Pero, aun cuando una foto en Feisbuk cumple también el objetivo de que sus destinatarios confirmen qué buena presencia tiene su protagonista, abruman las que confunden la red con una pasarela, y, en consecuencia, pierden el sentido de la perspectiva. Forzar a un amigo a celebrar «algo» de lo que la imagen carece no dejará de ser un acto de presión. 
He visto comentarios a fotos que -por lo hipócritas o quizás por lo burlescos- me han causado pena. «¡Ave María, cuánta hermosura! ¡Estás como para portada de revista!», dicen de alguien con quien la naturaleza fue cicatera en el reparto de atractivos. Lo triste es que la persona que figura en la imagen se lo llega a creer y termina agradeciendo el halago. Bueno, se dice que la belleza está en los ojos de quienes miran. 
Pululan en la red las fotos que, por su contenido, resultan chocantes. Como aquellas en las que ciertos compatriotas residentes allende el océano posan sosteniendo en sus manos enormes piezas de carne o en medio de bacanales llenas de exquisiteces. Tengo la certeza de que tal ostentación de bonanza alimentaria solo pretende provocar desazón y que las papilas gustativas de quienes vivimos del lado de acá entren en shock salival. Un propósito que, además de pueril, divierte. 
Los teléfonos celulares de muchos visitantes solo parecen tener lentes para fotografiar o grabar nuestras penurias. Jamás enfocan una graduación universitaria ni una operación de neurocirugía. Empero, no hay deambulante andrajoso, bache callejero, local desaliñado, cartel fuera de tiempo, cola de agromercado o trifulca de barrio que se les escape. Cuando retornan a la «tierra prometida», cuelgan las instantáneas en Feisbuk y se burlan a mandíbula batiente del país que un día los vio nacer. 
Está la otra cara de la moneda, desde luego. Y, por aquello de que generalizar es siempre equivocarse, gracias a Feisbuk se colocaron de nuevo ante mí –al menos por fotografías- muchos compañeros de estudio y amigos de la infancia que, por diversos motivos, se perdieron de mi brújula existencial en determinadas etapas de nuestras vidas. La red me los ha presentado en sus lugares de residencia, nostálgicos unos y satisfechos otros. Dicen que una fotografía vale por mil palabras, y es cierto. 
A Feisbuk le debo, además, conocer por imágenes las ciudades más populosas del planeta, algunas de sus personalidades más relevantes y regiones remotas de extraordinaria belleza. No me sonroja reconocerme adicto a mi plataforma. Todos los días la visito varias veces y la reviso, aunque me ocurra casi siempre como al que abre su nevera una y otra vez a sabiendas de que no encontrará nada dentro. 

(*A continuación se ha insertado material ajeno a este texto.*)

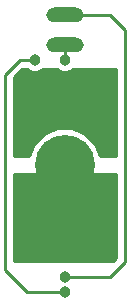
<source format=gbl>
G04 #@! TF.GenerationSoftware,KiCad,Pcbnew,5.0.0-fee4fd1~65~ubuntu17.10.1*
G04 #@! TF.CreationDate,2018-08-22T05:20:18-04:00*
G04 #@! TF.ProjectId,rgb-dots,7267622D646F74732E6B696361645F70,B*
G04 #@! TF.SameCoordinates,Original*
G04 #@! TF.FileFunction,Copper,L2,Bot,Signal*
G04 #@! TF.FilePolarity,Positive*
%FSLAX46Y46*%
G04 Gerber Fmt 4.6, Leading zero omitted, Abs format (unit mm)*
G04 Created by KiCad (PCBNEW 5.0.0-fee4fd1~65~ubuntu17.10.1) date Wed Aug 22 05:20:18 2018*
%MOMM*%
%LPD*%
G01*
G04 APERTURE LIST*
G04 #@! TA.AperFunction,SMDPad,CuDef*
%ADD10O,3.175000X1.270000*%
G04 #@! TD*
G04 #@! TA.AperFunction,ComponentPad*
%ADD11C,5.080000*%
G04 #@! TD*
G04 #@! TA.AperFunction,ViaPad*
%ADD12C,1.016000*%
G04 #@! TD*
G04 #@! TA.AperFunction,SMDPad,CuDef*
%ADD13R,3.810000X2.540000*%
G04 #@! TD*
G04 #@! TA.AperFunction,ViaPad*
%ADD14C,1.270000*%
G04 #@! TD*
G04 #@! TA.AperFunction,ViaPad*
%ADD15C,0.965200*%
G04 #@! TD*
G04 #@! TA.AperFunction,Conductor*
%ADD16C,0.406400*%
G04 #@! TD*
G04 #@! TA.AperFunction,Conductor*
%ADD17C,0.254000*%
G04 #@! TD*
%ADD18C,0.350000*%
G04 APERTURE END LIST*
D10*
G04 #@! TO.P,J1,1*
G04 #@! TO.N,/DIN*
X146050000Y-91440000D03*
G04 #@! TD*
G04 #@! TO.P,J6,1*
G04 #@! TO.N,/DOUT*
X146050000Y-88900000D03*
G04 #@! TD*
D11*
G04 #@! TO.P,H1,P*
G04 #@! TO.N,GND*
X146050000Y-101600000D03*
D12*
G04 #@! TD*
G04 #@! TO.N,GND*
G04 #@! TO.C,H1*
X146050000Y-99695000D03*
G04 #@! TO.N,GND*
G04 #@! TO.C,H1*
X144400222Y-100647500D03*
X144400222Y-102552500D03*
X146050000Y-103505000D03*
X147699778Y-102552500D03*
X147699778Y-100647500D03*
G04 #@! TD*
D13*
G04 #@! TO.P,J2,1*
G04 #@! TO.N,+5V*
X143510000Y-96520000D03*
G04 #@! TD*
G04 #@! TO.P,J3,1*
G04 #@! TO.N,GND*
X143510000Y-106680000D03*
G04 #@! TD*
G04 #@! TO.P,J4,1*
G04 #@! TO.N,+5V*
X148590000Y-96520000D03*
G04 #@! TD*
G04 #@! TO.P,J5,1*
G04 #@! TO.N,GND*
X148590000Y-106680000D03*
G04 #@! TD*
D14*
G04 #@! TO.N,+5V*
X149860000Y-100330000D03*
X149860000Y-99060000D03*
X148618354Y-99031646D03*
X146050000Y-97790000D03*
X146050000Y-95885000D03*
G04 #@! TO.N,GND*
X142240000Y-102870000D03*
X142240000Y-104140000D03*
X143510000Y-104140000D03*
X146050000Y-105410000D03*
X146050000Y-107315000D03*
D15*
G04 #@! TO.N,/DIN*
X146061607Y-92721565D03*
G04 #@! TO.N,/DOUT*
X146050000Y-111125000D03*
G04 #@! TO.N,Net-(U1-Pad2)*
X143509992Y-92710000D03*
X146050000Y-112395000D03*
G04 #@! TD*
D16*
G04 #@! TO.N,+5V*
X149860000Y-99060000D02*
X149860000Y-100330000D01*
X148590000Y-96520000D02*
X148590000Y-99003292D01*
X148590000Y-99003292D02*
X148618354Y-99031646D01*
X149225000Y-96520000D02*
X146685000Y-96520000D01*
X146685000Y-96520000D02*
X146050000Y-95885000D01*
G04 #@! TO.N,GND*
X142240000Y-104140000D02*
X142240000Y-102870000D01*
X143510000Y-106680000D02*
X143510000Y-104140000D01*
X149225000Y-106680000D02*
X146685000Y-106680000D01*
X146685000Y-106680000D02*
X146050000Y-107315000D01*
D17*
G04 #@! TO.N,/DIN*
X146050000Y-92709958D02*
X146061607Y-92721565D01*
X146050000Y-91440000D02*
X146050000Y-92709958D01*
G04 #@! TO.N,/DOUT*
X146050000Y-111125000D02*
X149860000Y-111125000D01*
X149860000Y-111125000D02*
X151130000Y-109855000D01*
X151130000Y-109855000D02*
X151130000Y-90170000D01*
X151130000Y-90170000D02*
X149860000Y-88900000D01*
X149860000Y-88900000D02*
X146050000Y-88900000D01*
G04 #@! TO.N,Net-(U1-Pad2)*
X146050000Y-112395000D02*
X142875000Y-112395000D01*
X142875000Y-112395000D02*
X140970000Y-110490000D01*
X140970000Y-110490000D02*
X140970000Y-93980000D01*
X140970000Y-93980000D02*
X142240000Y-92710000D01*
X142240000Y-92710000D02*
X143509992Y-92710000D01*
G04 #@! TD*
G04 #@! TO.N,+5V*
G36*
X142933723Y-93570821D02*
X143307010Y-93725824D01*
X143711200Y-93726176D01*
X144084758Y-93571825D01*
X144184757Y-93472000D01*
X145375145Y-93472000D01*
X145485338Y-93582386D01*
X145858625Y-93737389D01*
X146262815Y-93737741D01*
X146636373Y-93583390D01*
X146747958Y-93472000D01*
X150368000Y-93472000D01*
X150368000Y-100838000D01*
X149060571Y-100838000D01*
X148657021Y-99861333D01*
X147793214Y-98996018D01*
X146664019Y-98527135D01*
X145441345Y-98526068D01*
X144311333Y-98992979D01*
X143446018Y-99856786D01*
X143038582Y-100838000D01*
X141732000Y-100838000D01*
X141732000Y-94151946D01*
X142411946Y-93472000D01*
X142835075Y-93472000D01*
X142933723Y-93570821D01*
X142933723Y-93570821D01*
G37*
X142933723Y-93570821D02*
X143307010Y-93725824D01*
X143711200Y-93726176D01*
X144084758Y-93571825D01*
X144184757Y-93472000D01*
X145375145Y-93472000D01*
X145485338Y-93582386D01*
X145858625Y-93737389D01*
X146262815Y-93737741D01*
X146636373Y-93583390D01*
X146747958Y-93472000D01*
X150368000Y-93472000D01*
X150368000Y-100838000D01*
X149060571Y-100838000D01*
X148657021Y-99861333D01*
X147793214Y-98996018D01*
X146664019Y-98527135D01*
X145441345Y-98526068D01*
X144311333Y-98992979D01*
X143446018Y-99856786D01*
X143038582Y-100838000D01*
X141732000Y-100838000D01*
X141732000Y-94151946D01*
X142411946Y-93472000D01*
X142835075Y-93472000D01*
X142933723Y-93570821D01*
G04 #@! TO.N,GND*
G36*
X150368000Y-109539369D02*
X150179369Y-109728000D01*
X141732000Y-109728000D01*
X141732000Y-102362000D01*
X150368000Y-102362000D01*
X150368000Y-109539369D01*
X150368000Y-109539369D01*
G37*
X150368000Y-109539369D02*
X150179369Y-109728000D01*
X141732000Y-109728000D01*
X141732000Y-102362000D01*
X150368000Y-102362000D01*
X150368000Y-109539369D01*
G04 #@! TD*
D18*
X149860000Y-100330000D03*
X149860000Y-99060000D03*
X148618354Y-99031646D03*
X146050000Y-97790000D03*
X146050000Y-95885000D03*
X142240000Y-102870000D03*
X142240000Y-104140000D03*
X143510000Y-104140000D03*
X146050000Y-105410000D03*
X146050000Y-107315000D03*
X146061607Y-92721565D03*
X146050000Y-111125000D03*
X143509992Y-92710000D03*
X146050000Y-112395000D03*
X146050000Y-101600000D03*
X146050000Y-99695000D03*
X144400222Y-100647500D03*
X144400222Y-102552500D03*
X146050000Y-103505000D03*
X147699778Y-102552500D03*
X147699778Y-100647500D03*
M02*

</source>
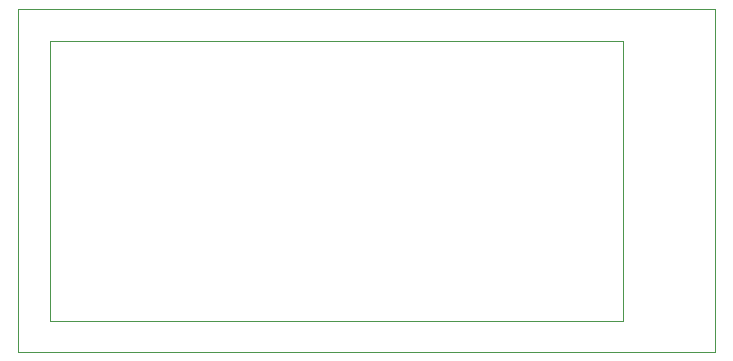
<source format=gbr>
%TF.GenerationSoftware,KiCad,Pcbnew,8.99.0-unknown-7a4b3602b9~181~ubuntu24.04.1*%
%TF.CreationDate,2024-12-15T13:41:47-05:00*%
%TF.ProjectId,nRF54L_ePaper,6e524635-344c-45f6-9550-617065722e6b,rev?*%
%TF.SameCoordinates,Original*%
%TF.FileFunction,OtherDrawing,Comment*%
%FSLAX46Y46*%
G04 Gerber Fmt 4.6, Leading zero omitted, Abs format (unit mm)*
G04 Created by KiCad (PCBNEW 8.99.0-unknown-7a4b3602b9~181~ubuntu24.04.1) date 2024-12-15 13:41:47*
%MOMM*%
%LPD*%
G01*
G04 APERTURE LIST*
%ADD10C,0.100000*%
G04 APERTURE END LIST*
D10*
X102200000Y-41147700D02*
X150750000Y-41147700D01*
X150750000Y-64852300D01*
X102200000Y-64852300D01*
X102200000Y-41147700D01*
X99500000Y-38500000D02*
X158500000Y-38500000D01*
X158500000Y-67500000D01*
X99500000Y-67500000D01*
X99500000Y-38500000D01*
M02*

</source>
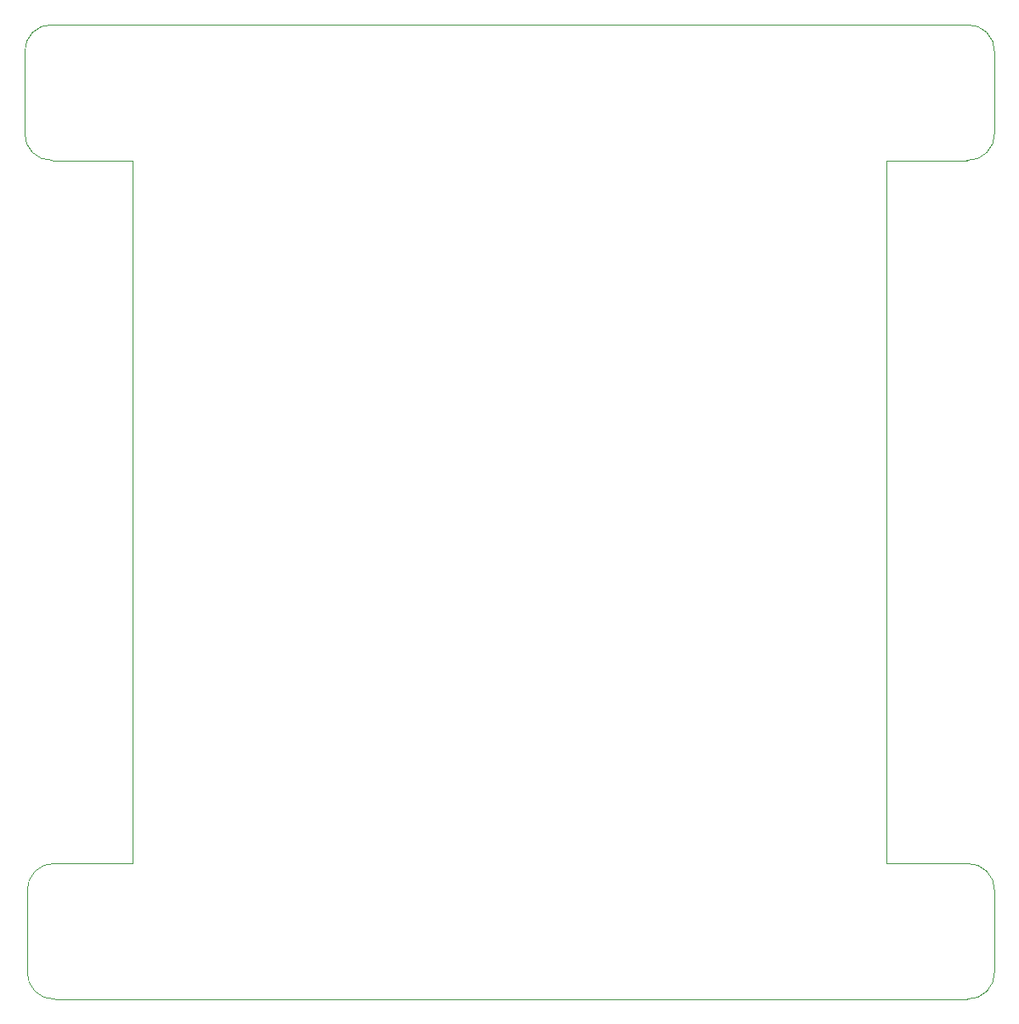
<source format=gbr>
%TF.GenerationSoftware,KiCad,Pcbnew,(6.0.9)*%
%TF.CreationDate,2022-12-13T13:26:20-05:00*%
%TF.ProjectId,Team5_Coaster_post_mdr_100x100,5465616d-355f-4436-9f61-737465725f70,rev?*%
%TF.SameCoordinates,Original*%
%TF.FileFunction,Profile,NP*%
%FSLAX46Y46*%
G04 Gerber Fmt 4.6, Leading zero omitted, Abs format (unit mm)*
G04 Created by KiCad (PCBNEW (6.0.9)) date 2022-12-13 13:26:20*
%MOMM*%
%LPD*%
G01*
G04 APERTURE LIST*
%TA.AperFunction,Profile*%
%ADD10C,0.100000*%
%TD*%
G04 APERTURE END LIST*
D10*
X81250000Y-73000000D02*
X89250000Y-73000000D01*
X81250000Y-59500000D02*
G75*
G03*
X78500000Y-62250000I-114399J-2635601D01*
G01*
X78500000Y-70250000D02*
G75*
G03*
X81250000Y-73000000I2635598J-114402D01*
G01*
X78500000Y-70250000D02*
X78500000Y-62250000D01*
X81250000Y-59500000D02*
X89250000Y-59500000D01*
X172364399Y-73000000D02*
X164364399Y-73000000D01*
X175114399Y-62250000D02*
X175114399Y-70250000D01*
X175114400Y-62250000D02*
G75*
G03*
X172364399Y-59500000I-2635600J114400D01*
G01*
X172364399Y-59500000D02*
X164364399Y-59500000D01*
X172364399Y-72999999D02*
G75*
G03*
X175114399Y-70250000I114401J2635599D01*
G01*
X81500000Y-143000000D02*
G75*
G03*
X78750000Y-145750000I-114400J-2635600D01*
G01*
X78750000Y-153750000D02*
X78750000Y-145750000D01*
X81500000Y-143000000D02*
X89250000Y-143000000D01*
X81500000Y-156500000D02*
X89500000Y-156500000D01*
X78750000Y-153750000D02*
G75*
G03*
X81500000Y-156500000I2635600J-114400D01*
G01*
X172364399Y-143000000D02*
X164364399Y-143000000D01*
X175114399Y-145750000D02*
G75*
G03*
X172364399Y-143000000I-2635598J114402D01*
G01*
X175114399Y-145750000D02*
X175114399Y-153750000D01*
X172364399Y-156500000D02*
X164364399Y-156500000D01*
X172364399Y-156500000D02*
G75*
G03*
X175114399Y-153750000I114399J2635601D01*
G01*
X164364399Y-143000000D02*
X164364399Y-73000000D01*
X89250000Y-59500000D02*
X164364399Y-59500000D01*
X89250000Y-73000000D02*
X89250000Y-143000000D01*
X89500000Y-156500000D02*
X164364399Y-156500000D01*
M02*

</source>
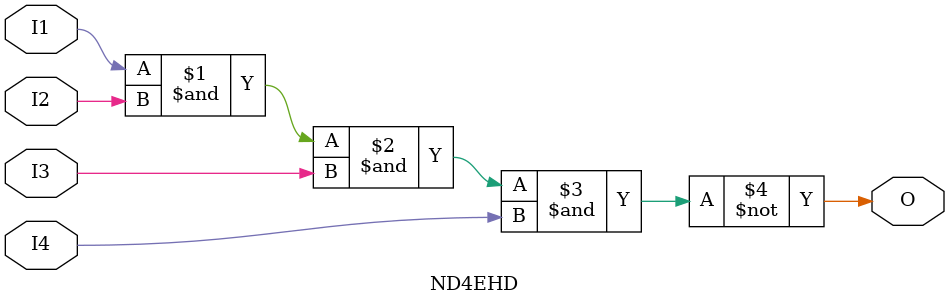
<source format=v>
`timescale 10ps/1ps

`celldefine

module ND4EHD(O, I1, I2, I3, I4);
   output O;
   input I1, I2, I3, I4;

//Function Block
`protect
   nand g1(O, I1, I2, I3, I4);

//Specify Block
   specify

      //  Module Path Delay
      (I1 *> O) = (9.24:9.24:9.24, 8.48:8.48:8.48);
      (I2 *> O) = (9.80:9.80:9.80, 8.55:8.55:8.55);
      (I3 *> O) = (9.95:9.95:9.95, 9.42:9.42:9.42);
      (I4 *> O) = (10.52:10.52:10.52, 9.49:9.49:9.49);
   endspecify
`endprotect
endmodule

`endcelldefine

</source>
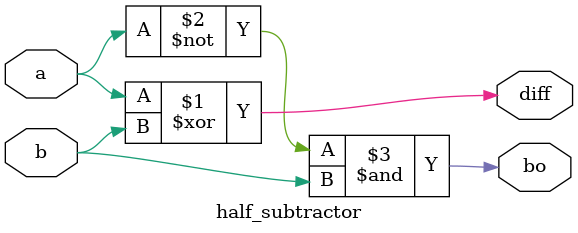
<source format=v>
module half_subtractor(
    input a,b,
    output diff,bo
);
xor(diff,a,b);
and(bo,~a,b);
endmodule
</source>
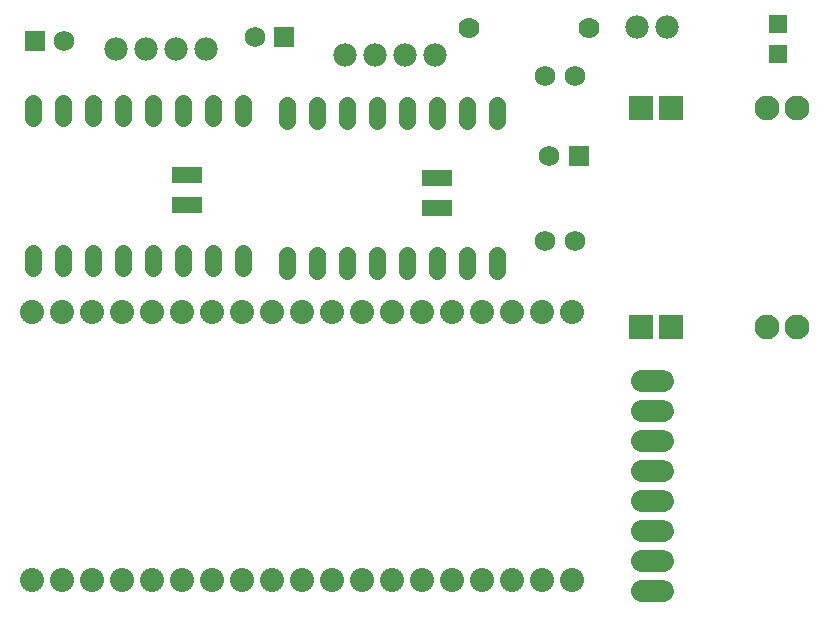
<source format=gbs>
G04 EAGLE Gerber RS-274X export*
G75*
%MOMM*%
%FSLAX34Y34*%
%LPD*%
%INBottom Solder Mask*%
%IPPOS*%
%AMOC8*
5,1,8,0,0,1.08239X$1,22.5*%
G01*
%ADD10C,1.981200*%
%ADD11C,1.409600*%
%ADD12C,2.032000*%
%ADD13C,1.879600*%
%ADD14C,1.752600*%
%ADD15R,1.752600X1.752600*%
%ADD16C,1.778000*%
%ADD17R,2.641600X1.371600*%
%ADD18C,2.101600*%
%ADD19R,2.101600X2.101600*%
%ADD20R,1.625600X1.625600*%


D10*
X307800Y501900D03*
X333200Y501900D03*
X358600Y501900D03*
X384000Y501900D03*
X113500Y506900D03*
X138900Y506900D03*
X164300Y506900D03*
X189700Y506900D03*
D11*
X258900Y332140D02*
X258900Y319060D01*
X284300Y319060D02*
X284300Y332140D01*
X309700Y332140D02*
X309700Y319060D01*
X335100Y319060D02*
X335100Y332140D01*
X360500Y332140D02*
X360500Y319060D01*
X385900Y319060D02*
X385900Y332140D01*
X411300Y332140D02*
X411300Y319060D01*
X436700Y319060D02*
X436700Y332140D01*
X436700Y446060D02*
X436700Y459140D01*
X411300Y459140D02*
X411300Y446060D01*
X385900Y446060D02*
X385900Y459140D01*
X360500Y459140D02*
X360500Y446060D01*
X335100Y446060D02*
X335100Y459140D01*
X309700Y459140D02*
X309700Y446060D01*
X284300Y446060D02*
X284300Y459140D01*
X258900Y459140D02*
X258900Y446060D01*
X43900Y334340D02*
X43900Y321260D01*
X69300Y321260D02*
X69300Y334340D01*
X94700Y334340D02*
X94700Y321260D01*
X120100Y321260D02*
X120100Y334340D01*
X145500Y334340D02*
X145500Y321260D01*
X170900Y321260D02*
X170900Y334340D01*
X196300Y334340D02*
X196300Y321260D01*
X221700Y321260D02*
X221700Y334340D01*
X221700Y448260D02*
X221700Y461340D01*
X196300Y461340D02*
X196300Y448260D01*
X170900Y448260D02*
X170900Y461340D01*
X145500Y461340D02*
X145500Y448260D01*
X120100Y448260D02*
X120100Y461340D01*
X94700Y461340D02*
X94700Y448260D01*
X69300Y448260D02*
X69300Y461340D01*
X43900Y461340D02*
X43900Y448260D01*
D12*
X499700Y284100D03*
X474300Y284100D03*
X448900Y284100D03*
X423500Y284100D03*
X398100Y284100D03*
X372700Y284100D03*
X347300Y284100D03*
X321900Y284100D03*
X296500Y284100D03*
X271100Y284100D03*
X245700Y284100D03*
X220300Y284100D03*
X194900Y284100D03*
X169500Y284100D03*
X144100Y284100D03*
X118700Y284100D03*
X93300Y284100D03*
X67900Y284100D03*
X42500Y284100D03*
X499700Y57600D03*
X474300Y57600D03*
X448900Y57600D03*
X423500Y57600D03*
X398100Y57600D03*
X372700Y57600D03*
X347300Y57600D03*
X321900Y57600D03*
X296500Y57600D03*
X271100Y57600D03*
X245700Y57600D03*
X220300Y57600D03*
X194900Y57600D03*
X169500Y57600D03*
X144100Y57600D03*
X118700Y57600D03*
X93300Y57600D03*
X67900Y57600D03*
X42500Y57600D03*
D13*
X558810Y149500D02*
X576590Y149500D01*
X576590Y124100D02*
X558810Y124100D01*
X558810Y174900D02*
X576590Y174900D01*
X576590Y200300D02*
X558810Y200300D01*
X558810Y225700D02*
X576590Y225700D01*
X576590Y98700D02*
X558810Y98700D01*
X558810Y73300D02*
X576590Y73300D01*
X576590Y47900D02*
X558810Y47900D01*
D14*
X70000Y514000D03*
D15*
X45000Y514000D03*
D14*
X231300Y517000D03*
D15*
X256300Y517000D03*
D10*
X554700Y526000D03*
X580100Y526000D03*
D16*
X514100Y524500D03*
X412500Y524500D03*
D17*
X173600Y400100D03*
X173600Y374700D03*
X385200Y397400D03*
X385200Y372000D03*
D18*
X690040Y456710D03*
D19*
X557960Y456710D03*
D18*
X690040Y271290D03*
X664640Y456710D03*
X664640Y271290D03*
D19*
X583360Y456710D03*
X557960Y271290D03*
X583360Y271290D03*
D14*
X502700Y344000D03*
X477300Y344000D03*
X480500Y416000D03*
D15*
X505500Y416000D03*
D14*
X502700Y484000D03*
X477300Y484000D03*
D20*
X674000Y503000D03*
X674000Y528400D03*
M02*

</source>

Soy su deudor, además, por permitirme que mis amigos asistan mediante las imágenes al desarrollo de mis hijas y a sus resultados académicos; a la historia pasada y presente de su terruño; a la actualidad gráfica de cualquier detalle que me parezca interesante… Todo sin imponerles criterios estéticos ni políticos. La fotografía, además de congelar para la posteridad un instante de la vida, tiene también carácter aglutinador. 
En fin, el fenómeno Feisbuk gana cada día nuevos adeptos. Esta grafía, por cierto, no constituye un disparate. A fuer de usarse como se pronuncia, el nombre de la red potenció su alcance lingüístico hasta perfiles insospechados. Hoy es factible acceder a sus dominios a través de un enlace que la incluye: www.feisbuk.es. No dudaría que la severa Real Academia de la Lengua le extienda alfombra de bienvenida. 
Mientras tanto, me preparo para subir a la red social una nueva fotografía de mis hijas, ahora disfrutando a su manera de sus vacaciones escolares. Antes les pediré permiso para hacerlo. El incidente con Beatriz me enseñó a respetarles ese derecho.